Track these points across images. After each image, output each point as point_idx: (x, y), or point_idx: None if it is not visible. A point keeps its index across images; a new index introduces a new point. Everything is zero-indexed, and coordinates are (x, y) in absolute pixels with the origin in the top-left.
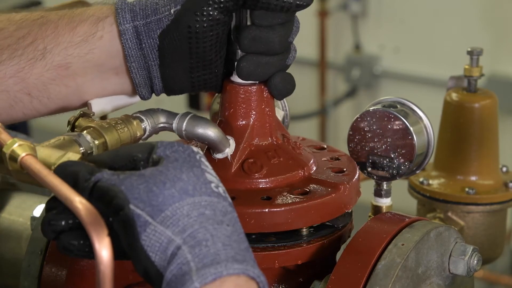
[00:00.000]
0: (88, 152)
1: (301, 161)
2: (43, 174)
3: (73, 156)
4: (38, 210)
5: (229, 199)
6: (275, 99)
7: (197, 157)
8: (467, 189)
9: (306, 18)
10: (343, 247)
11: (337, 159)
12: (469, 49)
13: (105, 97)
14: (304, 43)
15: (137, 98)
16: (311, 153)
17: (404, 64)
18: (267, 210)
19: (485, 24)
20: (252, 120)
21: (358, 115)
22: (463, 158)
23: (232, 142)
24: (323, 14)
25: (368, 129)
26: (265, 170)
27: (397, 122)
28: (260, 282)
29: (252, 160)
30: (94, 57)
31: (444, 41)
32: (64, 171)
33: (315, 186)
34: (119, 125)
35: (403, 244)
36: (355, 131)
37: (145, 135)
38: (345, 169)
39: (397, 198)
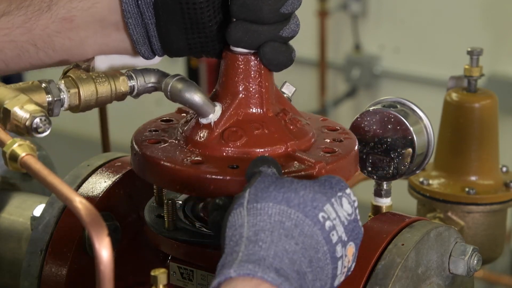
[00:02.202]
0: (55, 99)
1: (287, 137)
2: (43, 174)
3: (22, 98)
4: (38, 210)
5: (331, 236)
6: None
7: (337, 191)
8: (467, 189)
9: (306, 18)
10: None
11: (340, 140)
12: (469, 49)
13: (109, 56)
14: (304, 43)
15: (140, 60)
16: (313, 132)
17: (404, 64)
18: (227, 177)
19: (485, 24)
20: (242, 89)
21: (358, 115)
22: (463, 158)
23: (218, 109)
24: (323, 14)
25: (368, 129)
26: (244, 140)
27: (397, 122)
28: None
29: (234, 129)
30: (96, 11)
31: (444, 41)
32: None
33: (293, 163)
34: (99, 78)
35: (403, 244)
36: (355, 131)
37: (134, 93)
38: (336, 150)
39: (397, 198)
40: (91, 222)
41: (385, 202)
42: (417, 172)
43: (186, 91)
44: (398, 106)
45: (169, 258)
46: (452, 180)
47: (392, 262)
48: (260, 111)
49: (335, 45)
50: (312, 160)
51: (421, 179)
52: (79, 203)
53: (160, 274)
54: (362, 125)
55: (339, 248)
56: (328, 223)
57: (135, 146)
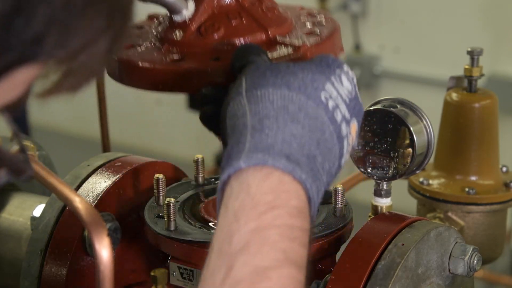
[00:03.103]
0: None
1: (267, 23)
2: (43, 174)
3: None
4: (38, 210)
5: (336, 116)
6: None
7: (335, 69)
8: (467, 189)
9: None
10: (343, 247)
11: (321, 24)
12: (469, 49)
13: None
14: None
15: None
16: (291, 17)
17: (404, 64)
18: (210, 69)
19: (485, 24)
20: None
21: None
22: (463, 158)
23: (191, 4)
24: None
25: (368, 129)
26: (222, 32)
27: (397, 122)
28: (307, 189)
29: (211, 22)
30: None
31: (444, 41)
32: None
33: (276, 48)
34: None
35: (403, 244)
36: None
37: None
38: (319, 32)
39: (397, 198)
40: (91, 222)
41: (385, 202)
42: (417, 172)
43: None
44: (398, 106)
45: (169, 258)
46: (452, 180)
47: (392, 262)
48: (235, 1)
49: None
50: (295, 42)
51: (421, 179)
52: (79, 203)
53: (160, 274)
54: (362, 125)
55: (344, 126)
56: (331, 103)
57: None
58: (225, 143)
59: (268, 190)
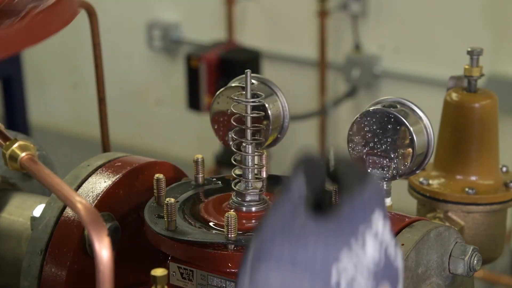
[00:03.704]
0: None
1: None
2: (43, 174)
3: None
4: (38, 210)
5: None
6: None
7: (358, 227)
8: (467, 189)
9: (306, 18)
10: None
11: None
12: (469, 49)
13: None
14: (304, 43)
15: None
16: None
17: (404, 64)
18: None
19: (485, 24)
20: None
21: (358, 115)
22: (463, 158)
23: None
24: (323, 14)
25: (368, 129)
26: None
27: (397, 122)
28: None
29: None
30: None
31: (444, 41)
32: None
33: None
34: None
35: (403, 244)
36: (355, 131)
37: None
38: None
39: (397, 198)
40: (91, 222)
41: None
42: (417, 172)
43: None
44: (398, 106)
45: (169, 258)
46: (452, 180)
47: None
48: None
49: (335, 45)
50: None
51: (421, 179)
52: (79, 203)
53: (160, 274)
54: (362, 125)
55: None
56: (343, 282)
57: None
58: None
59: None
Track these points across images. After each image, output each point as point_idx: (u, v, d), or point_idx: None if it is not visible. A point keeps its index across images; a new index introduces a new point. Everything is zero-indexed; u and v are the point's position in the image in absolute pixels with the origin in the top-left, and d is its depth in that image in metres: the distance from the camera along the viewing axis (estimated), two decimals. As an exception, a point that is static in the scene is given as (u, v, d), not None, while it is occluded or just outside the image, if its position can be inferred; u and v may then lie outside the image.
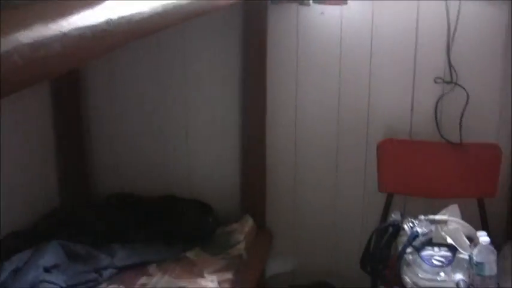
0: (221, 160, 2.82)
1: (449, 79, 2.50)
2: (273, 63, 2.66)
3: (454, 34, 2.45)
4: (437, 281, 2.02)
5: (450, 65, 2.48)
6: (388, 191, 2.54)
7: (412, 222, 2.15)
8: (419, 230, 2.11)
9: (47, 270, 2.11)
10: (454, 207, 2.23)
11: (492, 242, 2.05)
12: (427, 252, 2.08)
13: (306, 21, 2.60)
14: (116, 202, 2.75)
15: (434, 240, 2.11)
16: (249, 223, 2.67)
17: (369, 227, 2.42)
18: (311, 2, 2.51)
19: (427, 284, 2.02)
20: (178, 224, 2.58)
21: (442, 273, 2.02)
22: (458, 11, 2.41)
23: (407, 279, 2.06)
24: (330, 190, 2.77)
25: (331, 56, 2.62)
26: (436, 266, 2.04)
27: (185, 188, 2.81)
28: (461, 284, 1.97)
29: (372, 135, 2.65)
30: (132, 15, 1.01)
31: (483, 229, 2.29)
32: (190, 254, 2.42)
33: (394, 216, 2.24)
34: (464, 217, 2.22)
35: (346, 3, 2.51)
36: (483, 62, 2.52)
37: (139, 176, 2.86)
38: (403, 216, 2.20)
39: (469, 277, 2.04)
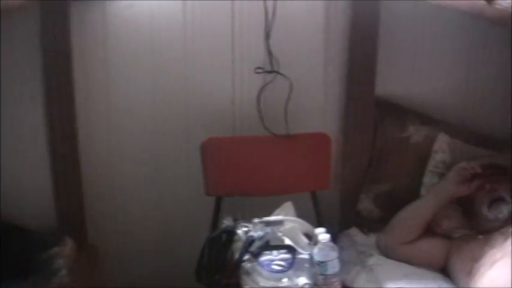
0: (29, 173, 2.49)
1: (270, 68, 2.37)
2: (81, 64, 2.41)
3: (272, 21, 2.33)
4: (280, 287, 1.87)
5: (270, 54, 2.36)
6: (217, 194, 2.37)
7: (246, 227, 2.01)
8: (254, 234, 1.97)
9: None
10: (288, 205, 2.12)
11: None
12: (265, 257, 1.93)
13: (114, 16, 2.39)
14: None
15: (271, 243, 1.97)
16: (69, 244, 2.35)
17: (202, 235, 2.21)
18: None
19: (270, 292, 1.88)
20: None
21: (284, 279, 1.88)
22: (275, -3, 2.31)
23: (248, 289, 1.90)
24: (154, 197, 2.59)
25: (143, 51, 2.44)
26: (277, 271, 1.90)
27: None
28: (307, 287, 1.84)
29: (193, 133, 2.48)
30: None
31: (318, 223, 2.24)
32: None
33: (226, 221, 2.08)
34: (299, 213, 2.11)
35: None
36: (304, 49, 2.46)
37: None
38: (236, 221, 2.05)
39: (312, 277, 1.92)
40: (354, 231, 2.44)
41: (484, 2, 1.86)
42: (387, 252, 2.26)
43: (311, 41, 2.46)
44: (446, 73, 2.60)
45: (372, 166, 2.52)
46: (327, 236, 1.93)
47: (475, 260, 2.00)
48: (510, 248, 1.90)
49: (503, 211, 2.13)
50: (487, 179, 2.21)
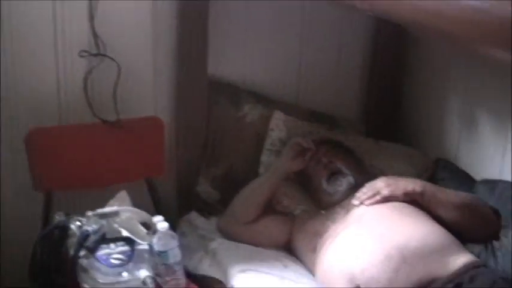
0: None
1: (96, 51, 2.24)
2: None
3: (96, 1, 2.21)
4: (120, 282, 1.77)
5: (95, 36, 2.23)
6: (46, 189, 2.20)
7: (80, 221, 1.87)
8: (89, 228, 1.84)
9: None
10: (123, 195, 2.02)
11: (169, 224, 1.90)
12: (102, 251, 1.82)
13: None
14: None
15: (108, 236, 1.86)
16: None
17: (34, 233, 2.04)
18: None
19: (110, 288, 1.78)
20: None
21: (124, 273, 1.79)
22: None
23: (86, 287, 1.77)
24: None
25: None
26: (116, 265, 1.80)
27: None
28: (148, 281, 1.76)
29: (17, 125, 2.28)
30: None
31: (156, 211, 2.17)
32: None
33: (58, 217, 1.93)
34: (135, 202, 2.02)
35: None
36: (132, 30, 2.35)
37: None
38: (69, 215, 1.91)
39: (153, 268, 1.85)
40: (194, 216, 2.38)
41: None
42: (229, 235, 2.24)
43: (138, 22, 2.35)
44: (279, 52, 2.62)
45: (208, 148, 2.48)
46: (166, 224, 1.87)
47: (318, 235, 2.03)
48: (350, 220, 1.95)
49: (343, 184, 2.18)
50: (323, 153, 2.26)
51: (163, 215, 1.93)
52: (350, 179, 2.18)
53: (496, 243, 1.92)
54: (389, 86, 2.79)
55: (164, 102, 2.44)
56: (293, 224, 2.20)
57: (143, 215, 1.98)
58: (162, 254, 1.84)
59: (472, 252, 1.87)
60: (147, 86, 2.41)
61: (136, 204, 2.01)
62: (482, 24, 1.14)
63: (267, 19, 2.54)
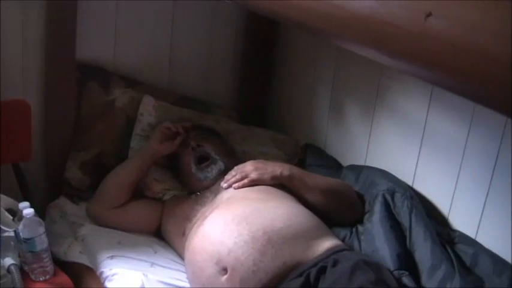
0: None
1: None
2: None
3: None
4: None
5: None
6: None
7: None
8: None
9: None
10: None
11: (37, 211, 1.85)
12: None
13: None
14: None
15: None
16: None
17: None
18: None
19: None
20: None
21: (-12, 261, 1.73)
22: None
23: None
24: None
25: None
26: (-21, 254, 1.74)
27: None
28: (13, 269, 1.72)
29: None
30: None
31: (24, 197, 2.09)
32: None
33: None
34: (2, 188, 1.97)
35: None
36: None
37: None
38: None
39: (19, 256, 1.81)
40: (63, 202, 2.31)
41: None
42: (98, 220, 2.20)
43: (6, 4, 2.21)
44: (150, 37, 2.59)
45: (77, 132, 2.41)
46: (31, 211, 1.82)
47: (188, 219, 2.04)
48: (218, 203, 1.97)
49: (212, 170, 2.19)
50: (192, 138, 2.28)
51: (31, 201, 1.87)
52: (220, 165, 2.20)
53: (360, 227, 2.00)
54: (261, 74, 2.86)
55: (32, 86, 2.34)
56: (163, 208, 2.21)
57: (8, 201, 1.92)
58: (28, 241, 1.80)
59: (338, 236, 1.94)
60: (15, 69, 2.31)
61: (2, 190, 1.94)
62: (344, 19, 1.21)
63: (139, 3, 2.51)
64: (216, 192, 2.07)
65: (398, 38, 1.06)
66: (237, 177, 2.05)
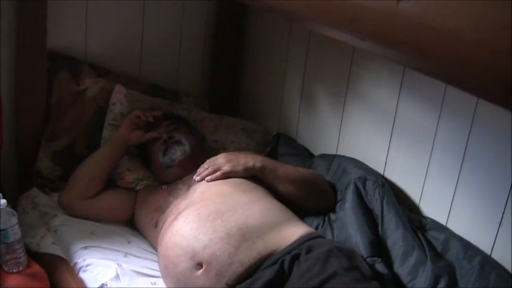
0: None
1: None
2: None
3: None
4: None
5: None
6: None
7: None
8: None
9: None
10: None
11: (9, 202, 1.84)
12: None
13: None
14: None
15: None
16: None
17: None
18: None
19: None
20: None
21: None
22: None
23: None
24: None
25: None
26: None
27: None
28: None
29: None
30: None
31: None
32: None
33: None
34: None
35: None
36: None
37: None
38: None
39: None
40: (35, 192, 2.30)
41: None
42: (70, 211, 2.18)
43: None
44: (120, 26, 2.58)
45: (49, 122, 2.39)
46: (4, 201, 1.80)
47: (160, 210, 2.05)
48: (192, 198, 1.97)
49: (177, 152, 2.19)
50: (163, 128, 2.27)
51: (3, 192, 1.86)
52: (185, 148, 2.20)
53: (332, 216, 2.02)
54: (232, 63, 2.86)
55: (3, 76, 2.31)
56: (135, 199, 2.20)
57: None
58: (1, 232, 1.78)
59: (311, 225, 1.96)
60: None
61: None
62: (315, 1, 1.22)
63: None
64: (189, 184, 2.07)
65: (371, 19, 1.07)
66: (210, 170, 2.05)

- [WHAT YOU NEED TO DO]:
After locating the line with "20: (178, 224, 2.58)" in the material above, return it and each line after it exactly, ending at the line with "38: (403, 216, 2.20)".

- [SOLUTION TO THE PROBLEM]:
20: (178, 224, 2.58)
21: (442, 273, 2.02)
22: (458, 11, 2.41)
23: (407, 279, 2.06)
24: (330, 190, 2.77)
25: (331, 56, 2.62)
26: (436, 266, 2.04)
27: (185, 188, 2.81)
28: (461, 284, 1.97)
29: (372, 135, 2.65)
30: (132, 15, 1.01)
31: (483, 229, 2.29)
32: (190, 254, 2.42)
33: (394, 216, 2.24)
34: (464, 217, 2.22)
35: (346, 3, 2.51)
36: (483, 62, 2.52)
37: (139, 176, 2.86)
38: (403, 216, 2.20)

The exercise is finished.